Attempts to create special rules for CAMs could only result in lower standards being set for these products. This has been the case in Australia where such special rules are currently facing serious questions since they are failing to provide the public with sufficient protection against misleading claims. It appears to me that having special regulations for CAMs tends to benefit the CAM industry at the cost of the general public.
However, problematic as special CAM regulations are, we cannot just continue on our current course of no regulation either.
The solution is right there in the Medicines Act. The problem is simply that it has not been effectively implemented in recent times. The regulator seldom if ever acts against CAM companies claiming that their products have anti-viral properties (e.g. products that claim to treat HIV/AIDS). Since such products must be registered in terms of the Act and the call-up for anti-virals, the failure is clearly one of implementation and enforcement.

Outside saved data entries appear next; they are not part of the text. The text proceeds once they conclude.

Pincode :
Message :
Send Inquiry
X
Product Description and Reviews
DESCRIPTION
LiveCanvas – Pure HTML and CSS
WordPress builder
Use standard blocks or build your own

A better resourced regulator with more capacity and a much strengthened enforcement arm will go a long way to solving the problem of the public being misled into self-medicating with CAM products of dubious efficacy. Leadership that has the courage to confront the CAMs industry and not compromise itself would also be needed.
The new South African Health Products Regulatory authority (SAHPRA) is expected to replace the Medicines Control Council in the first half of next year. This transition will create a unique opportunity to deal with the operational issues of regulation more effectively. An enforcement entity should be created within this body that is somewhat akin to the current law enforcement unit in the Department of Health, but it should be much better resourced. This entity must be mandated to act against advertising and labeling that is unlawful under the Medicines Act.